Russia could conduct a “wide range” of aggressive acts against Ukraine, NATO chief Jens Stoltenberg said on Friday, but he emphasized the window was still open to a peaceful and negotiated resolution.
While the military alliance is still not sure what the Kremlin might do, Stoltenberg told an event hosted by the US think-tank the Atlantic Council that Russia had several options available.
“Cyber (warfare) is one, coup efforts to topple the government in Kiev, sabotage — they have intelligence officers working inside Ukraine as we speak. So we need to be prepared for a wide range of different forms or aggressive actions by Russia against Ukraine,” Stoltenberg said.

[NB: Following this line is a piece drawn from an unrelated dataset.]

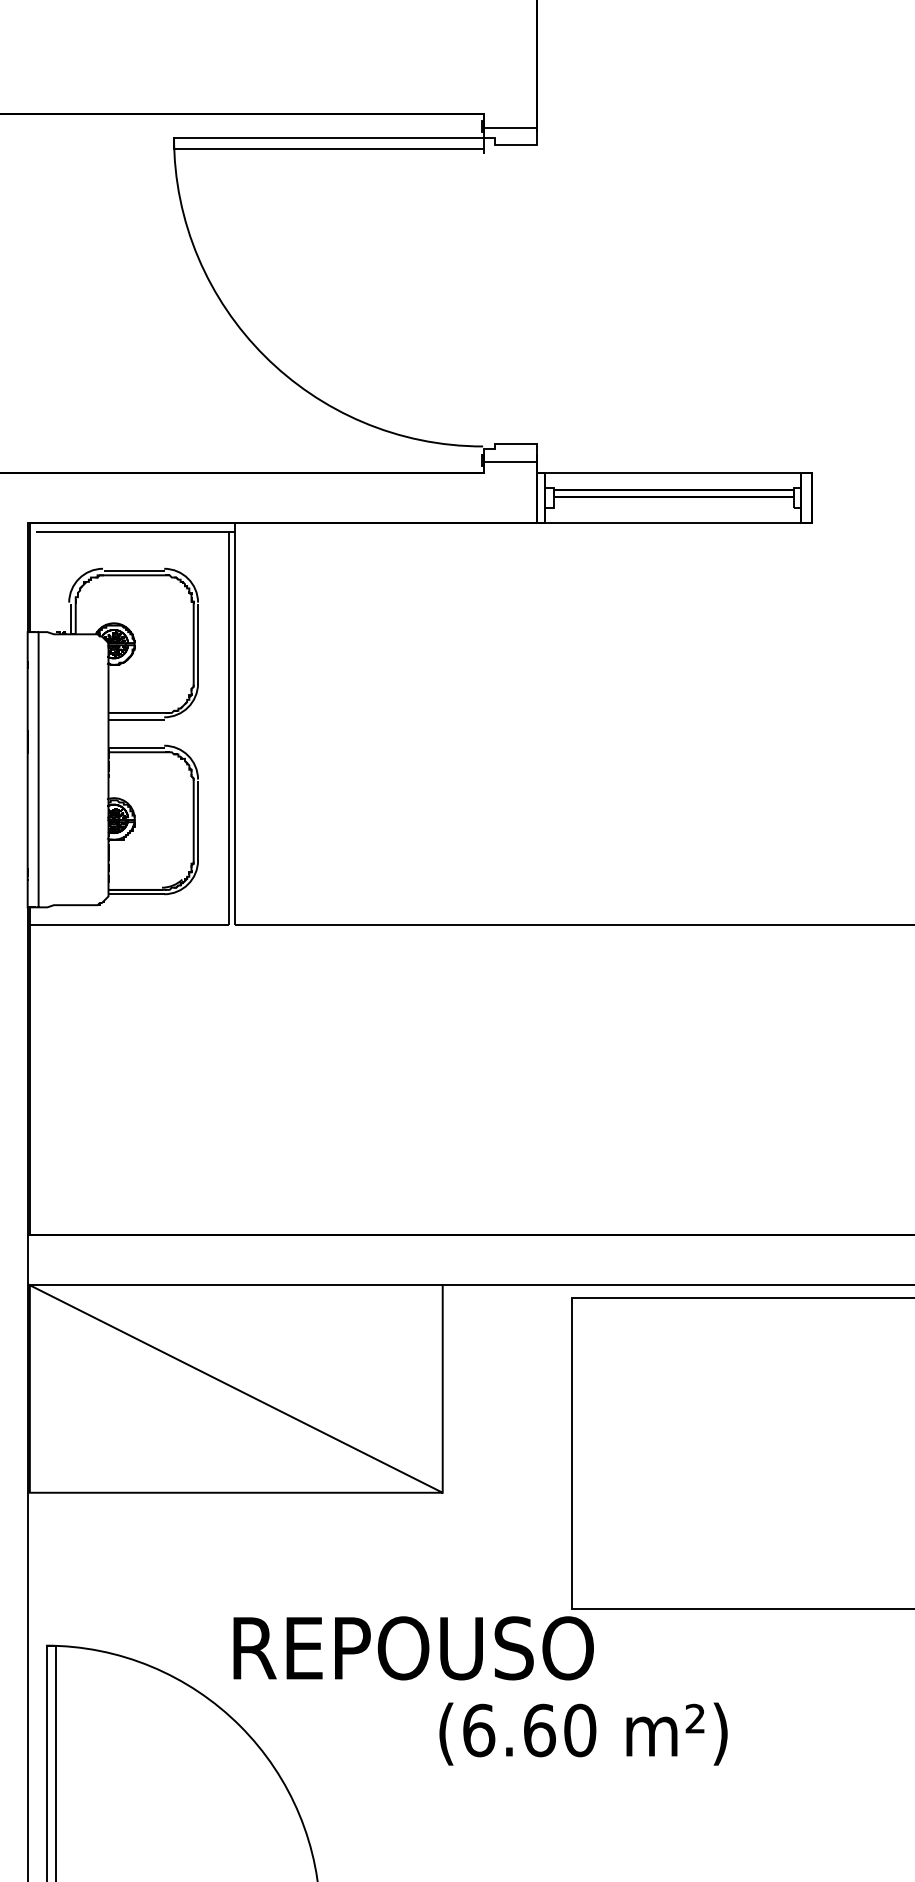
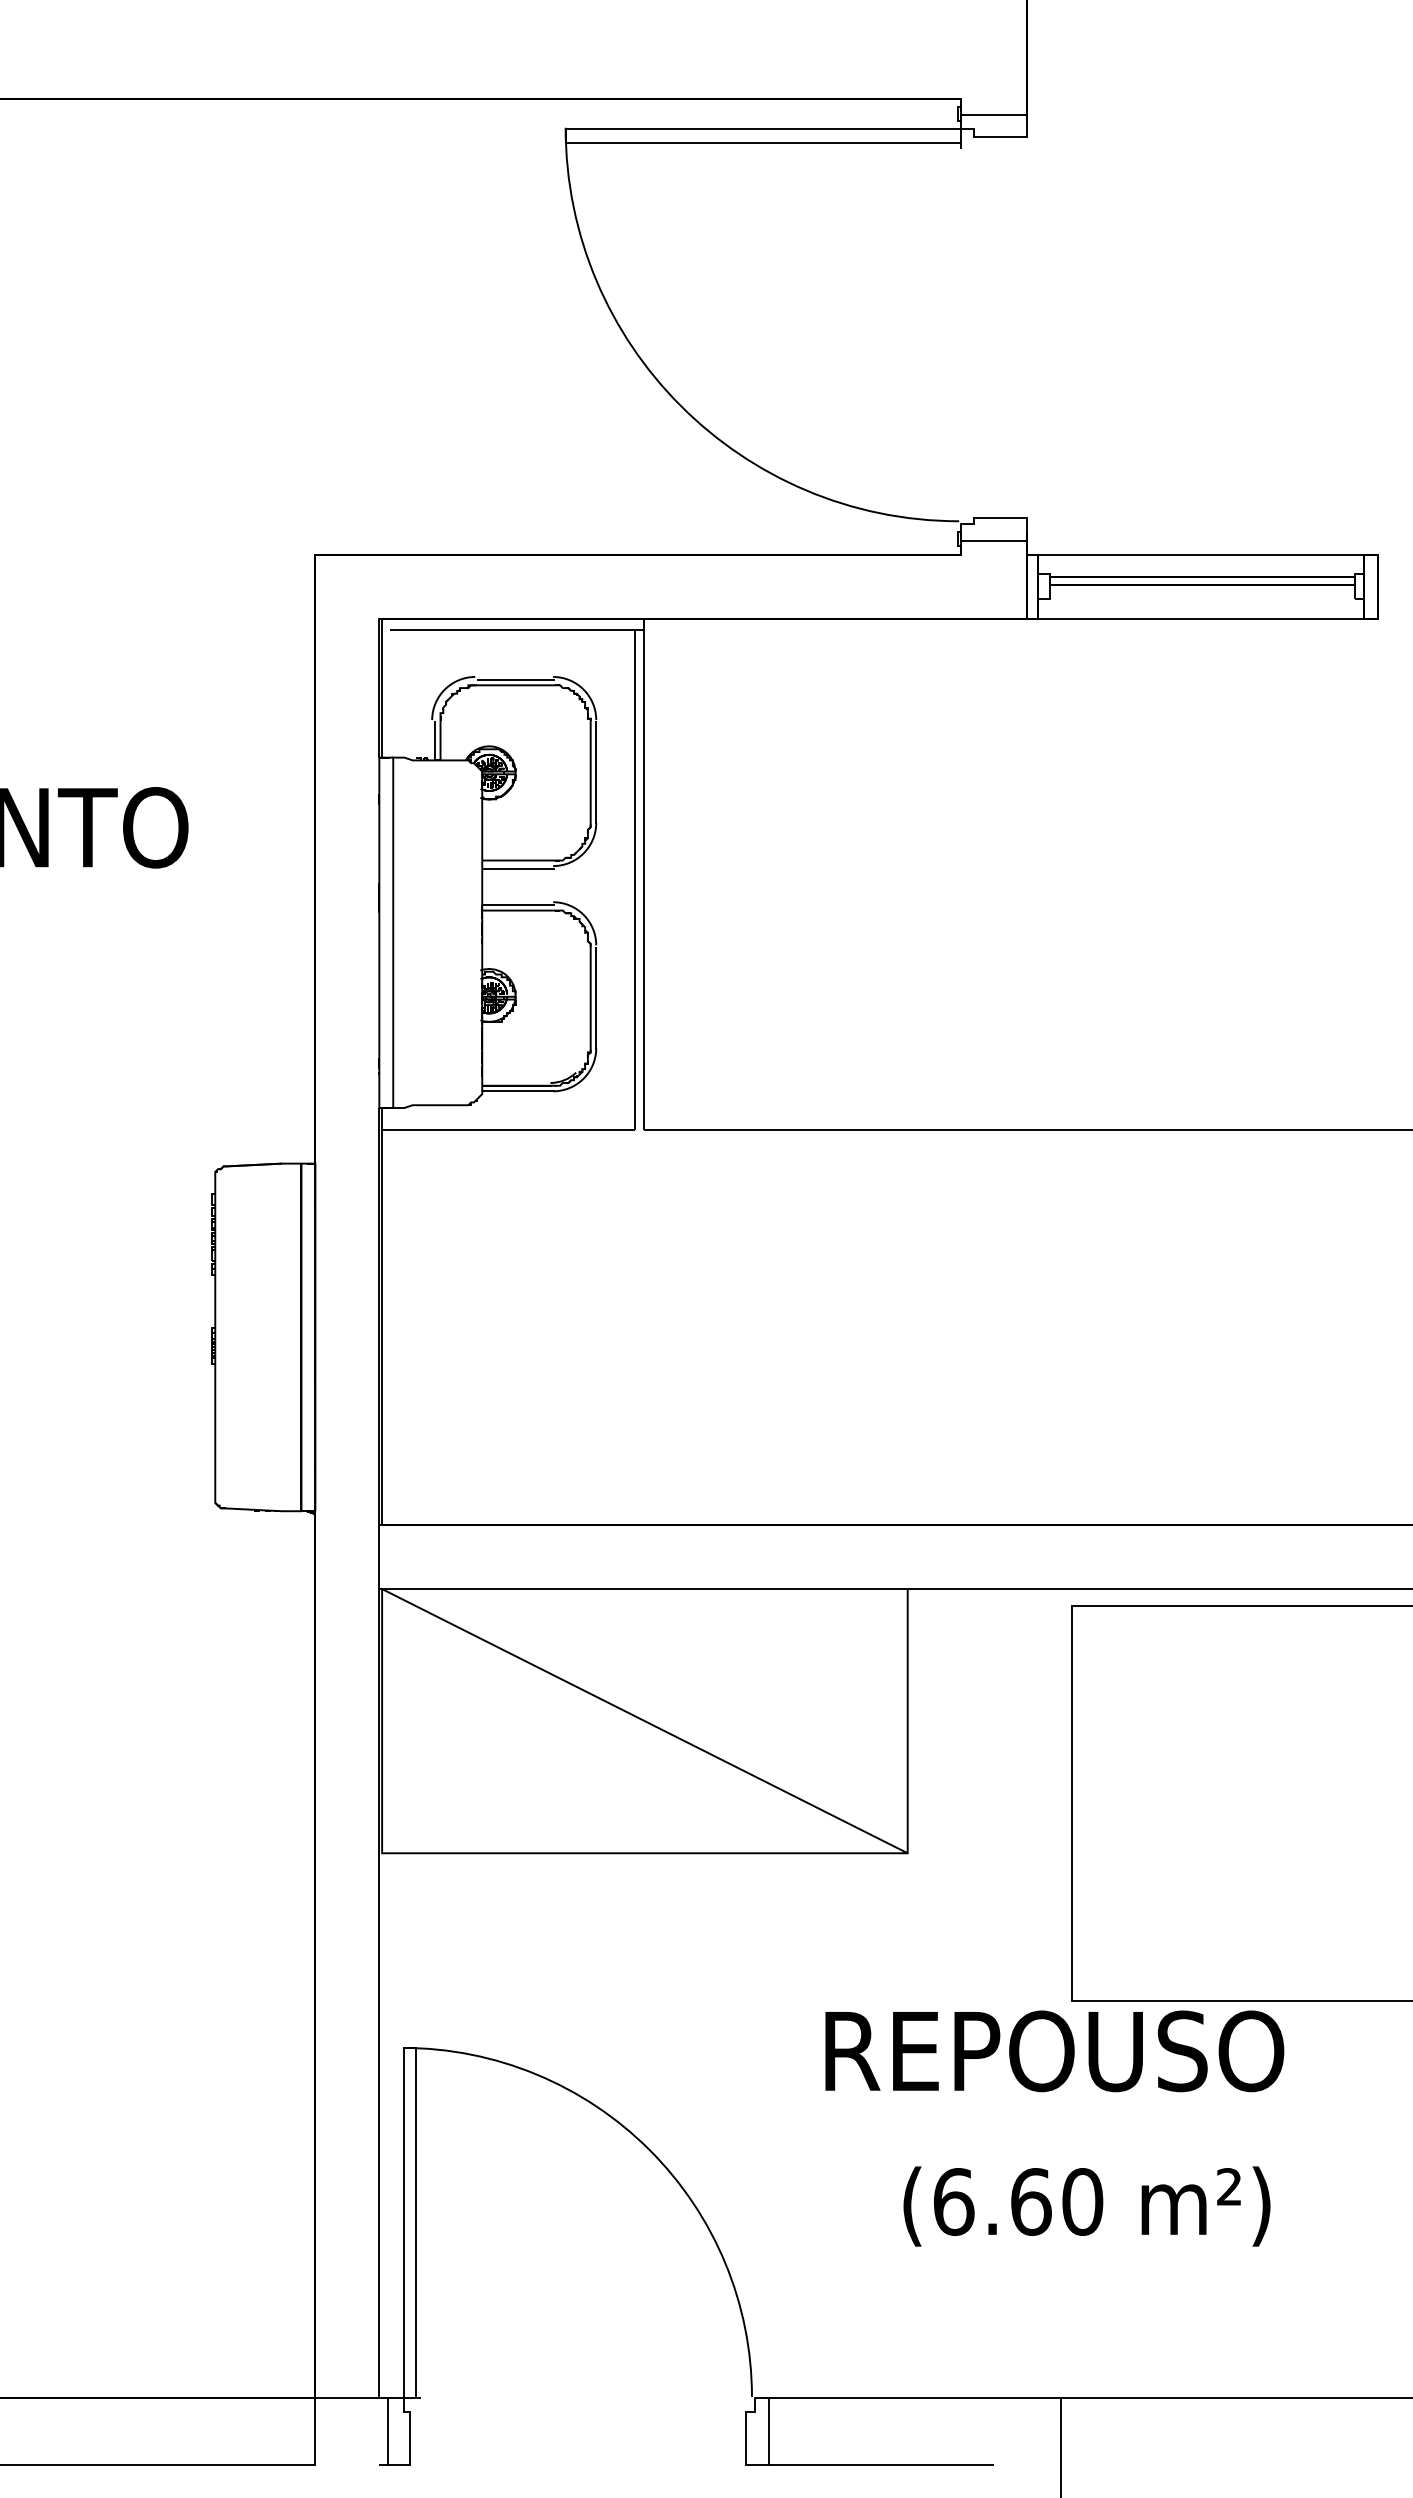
text: (413, 1648) -> (1054, 2051), moved
text: (583, 1734) -> (1086, 2206), moved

But he added he was “reluctant to be going too far into speculating, because the aim now is to try to reduce tensions…. We call on Russia to sit down and engage in talks to prevent these kind of scenarios and to find a political solution”.
The West is on tenterhooks over a mass deployment of over 100,000 Russian troops on Ukraine’s borders, raising fears that Moscow might be planning a further invasion of its neighbor.
NATO has held several meetings on the perceived threat, and has another planned for February 16-17 of allied defence ministers.
Stoltenberg admitted “there are some differences between allies” on what support should be extended to Ukraine, which is not a member of NATO and would not receive any deployment of combat troops.
The US, Britain and Canada are providing weapons and military trainers, while others, such as Germany, are holding back.
“There’s no certainty about the Russian plans,” he said.
“From the NATO side, we are ready to engage in political dialogue. But we’re also ready to respond if Russia chooses an armed conflict, confrontation. So we are ready for both options,” he said.
“We are working hard for the best peaceful political solution, but we also prepared for the worst.”